▶ [ABOUT THIS TASK]:
If a line below contains the word "wrist", count it; give only the total.

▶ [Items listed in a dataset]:
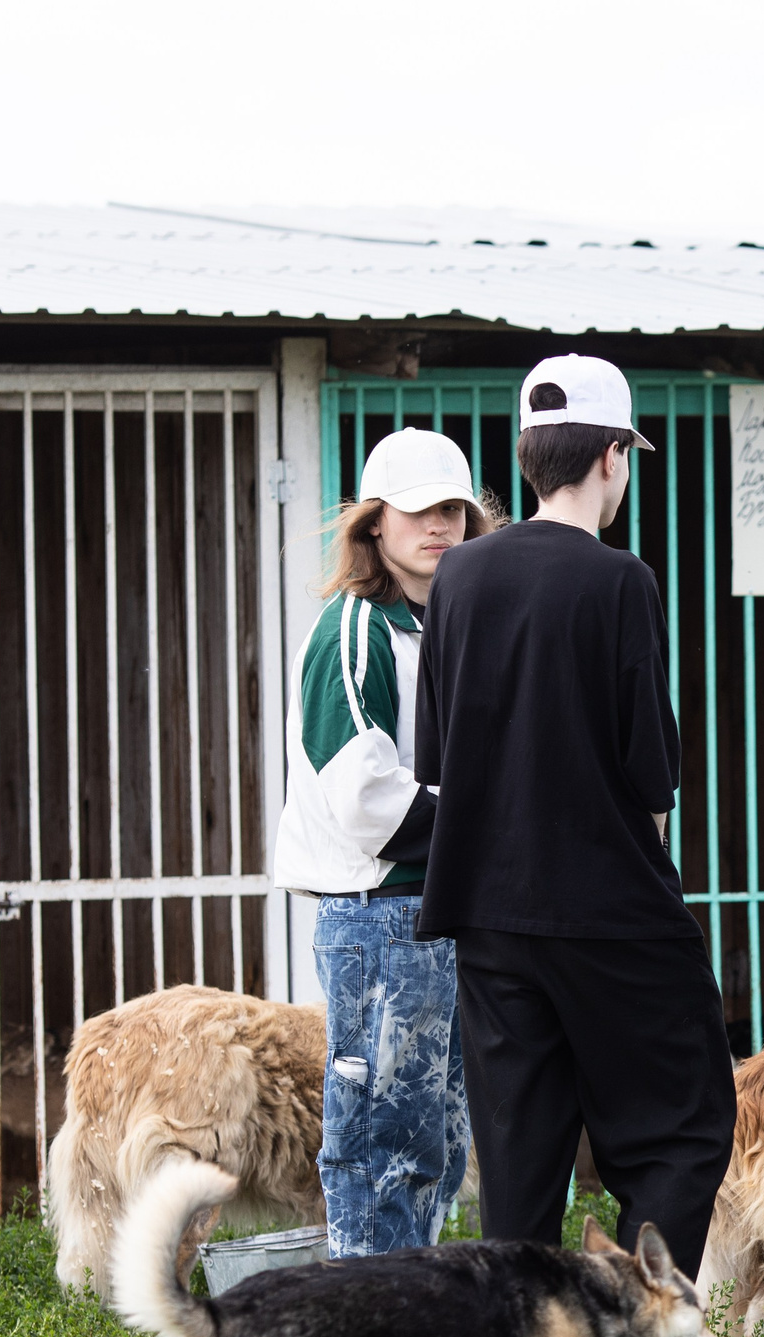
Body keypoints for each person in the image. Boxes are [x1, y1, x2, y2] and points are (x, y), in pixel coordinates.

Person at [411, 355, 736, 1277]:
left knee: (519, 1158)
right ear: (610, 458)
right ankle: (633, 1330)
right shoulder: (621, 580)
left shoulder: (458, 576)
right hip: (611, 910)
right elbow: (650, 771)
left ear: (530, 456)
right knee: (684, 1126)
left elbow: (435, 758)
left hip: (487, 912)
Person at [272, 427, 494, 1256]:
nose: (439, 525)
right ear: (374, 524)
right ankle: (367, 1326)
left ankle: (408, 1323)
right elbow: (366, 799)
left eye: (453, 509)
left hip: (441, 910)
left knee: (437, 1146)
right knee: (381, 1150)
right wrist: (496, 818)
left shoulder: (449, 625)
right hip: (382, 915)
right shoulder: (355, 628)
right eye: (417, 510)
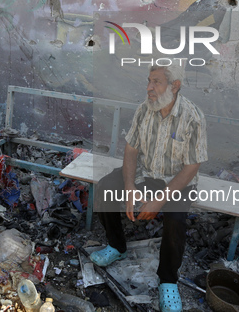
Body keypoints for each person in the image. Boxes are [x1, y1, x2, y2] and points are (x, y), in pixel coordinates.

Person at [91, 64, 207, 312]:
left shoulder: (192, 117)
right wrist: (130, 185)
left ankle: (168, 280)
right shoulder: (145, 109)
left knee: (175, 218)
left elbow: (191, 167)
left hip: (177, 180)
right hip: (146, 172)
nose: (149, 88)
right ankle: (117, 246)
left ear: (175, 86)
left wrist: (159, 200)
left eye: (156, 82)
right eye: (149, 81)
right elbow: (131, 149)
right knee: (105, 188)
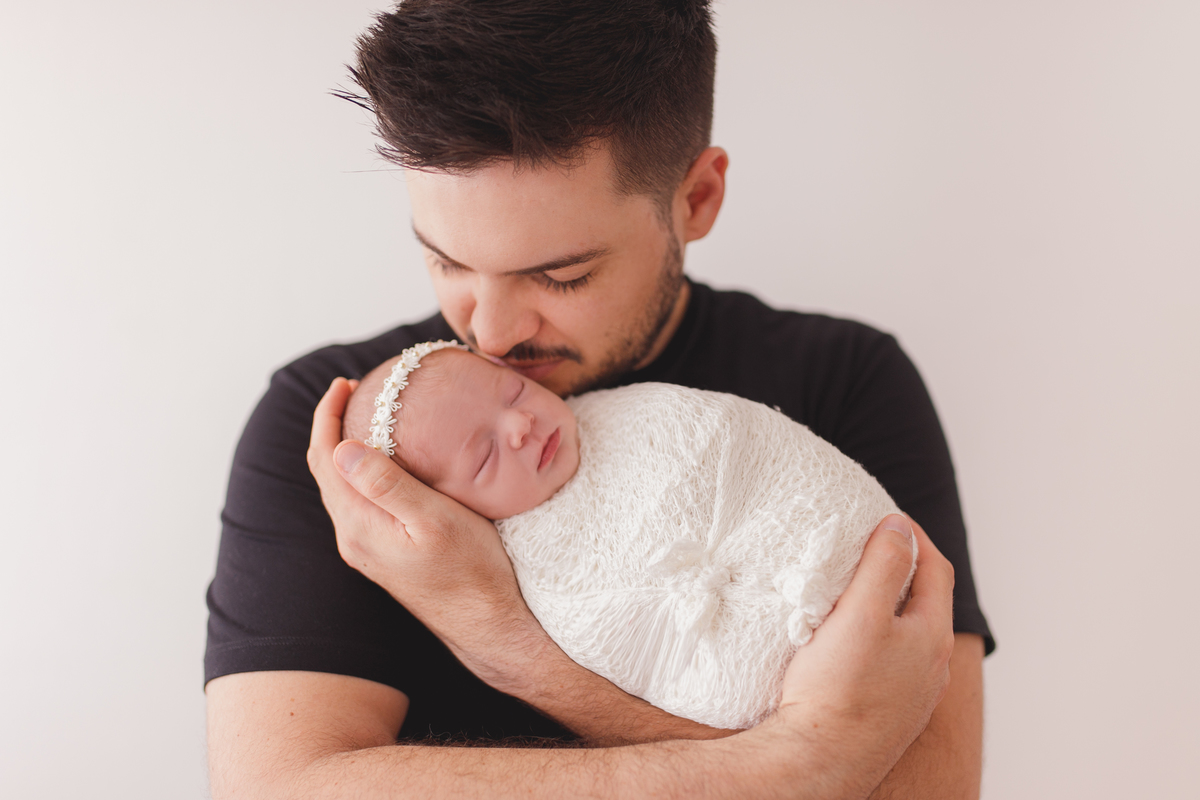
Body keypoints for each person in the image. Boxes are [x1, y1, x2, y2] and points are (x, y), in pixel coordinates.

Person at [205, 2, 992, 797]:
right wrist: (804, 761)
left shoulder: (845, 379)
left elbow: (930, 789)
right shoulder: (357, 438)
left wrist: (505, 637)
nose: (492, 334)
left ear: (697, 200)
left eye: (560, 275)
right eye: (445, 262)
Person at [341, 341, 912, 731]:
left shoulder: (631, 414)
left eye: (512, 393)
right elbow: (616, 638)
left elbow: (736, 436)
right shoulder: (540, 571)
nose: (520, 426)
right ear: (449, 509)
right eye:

▶ [TASK SOLUTION]:
5